[[ Input material open ]]

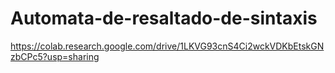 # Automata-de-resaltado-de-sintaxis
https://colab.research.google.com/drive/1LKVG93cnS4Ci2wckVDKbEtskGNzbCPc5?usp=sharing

[[ Input material closed ]]
[[ Input material open ]]

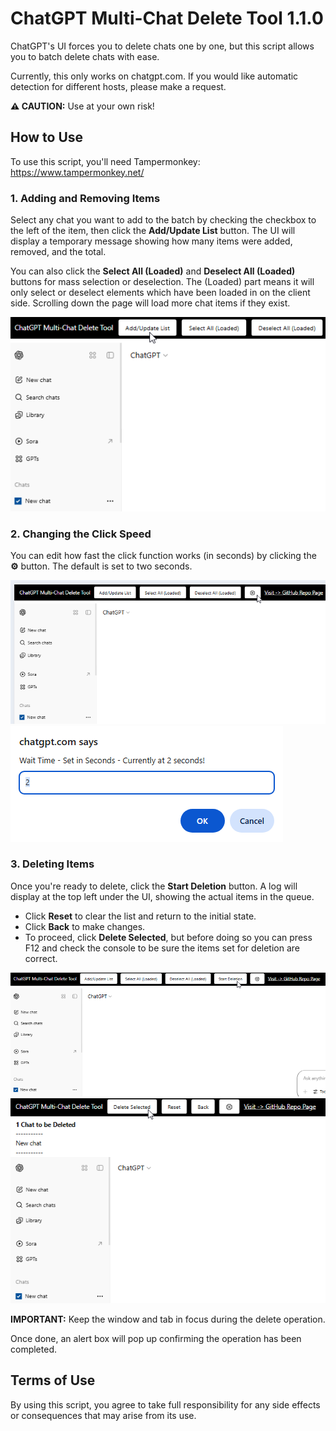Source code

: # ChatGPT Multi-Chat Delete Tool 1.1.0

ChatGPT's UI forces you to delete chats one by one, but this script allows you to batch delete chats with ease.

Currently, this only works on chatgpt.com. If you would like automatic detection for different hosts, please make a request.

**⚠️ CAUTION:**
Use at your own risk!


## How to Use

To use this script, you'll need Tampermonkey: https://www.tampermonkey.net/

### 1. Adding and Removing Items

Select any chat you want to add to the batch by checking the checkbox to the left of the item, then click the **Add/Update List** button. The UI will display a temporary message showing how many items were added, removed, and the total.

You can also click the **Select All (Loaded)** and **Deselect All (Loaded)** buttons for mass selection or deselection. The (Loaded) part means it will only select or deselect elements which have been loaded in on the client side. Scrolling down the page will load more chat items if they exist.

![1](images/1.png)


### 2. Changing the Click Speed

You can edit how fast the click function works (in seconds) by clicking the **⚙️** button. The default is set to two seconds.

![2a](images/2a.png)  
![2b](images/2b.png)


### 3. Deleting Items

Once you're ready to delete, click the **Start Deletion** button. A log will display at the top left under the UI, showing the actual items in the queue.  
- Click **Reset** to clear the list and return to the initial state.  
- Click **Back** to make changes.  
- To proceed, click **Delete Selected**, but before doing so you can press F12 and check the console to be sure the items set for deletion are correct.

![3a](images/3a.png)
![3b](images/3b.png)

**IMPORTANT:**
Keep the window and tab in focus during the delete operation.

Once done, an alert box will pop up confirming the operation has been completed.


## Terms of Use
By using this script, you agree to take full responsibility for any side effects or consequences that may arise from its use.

[[ Input material closed ]]
[[ Input material open ]]

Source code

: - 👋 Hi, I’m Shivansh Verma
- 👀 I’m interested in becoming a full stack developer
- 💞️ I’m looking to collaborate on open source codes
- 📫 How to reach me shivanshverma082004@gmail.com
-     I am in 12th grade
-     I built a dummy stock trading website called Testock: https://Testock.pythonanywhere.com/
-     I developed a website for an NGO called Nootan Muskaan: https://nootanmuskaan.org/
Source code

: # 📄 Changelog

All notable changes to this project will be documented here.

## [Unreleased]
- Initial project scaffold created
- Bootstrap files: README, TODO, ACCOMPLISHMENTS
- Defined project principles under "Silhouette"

[[ Input material closed ]]

Task description: Copy down verbatim the part of the listing that opens with the line containing "All notable changes" and closes with the line containing "- Defined project", including both of those lines.

Response below:
All notable changes to this project will be documented here.

## [Unreleased]
- Initial project scaffold created
- Bootstrap files: README, TODO, ACCOMPLISHMENTS
- Defined project principles under "Silhouette"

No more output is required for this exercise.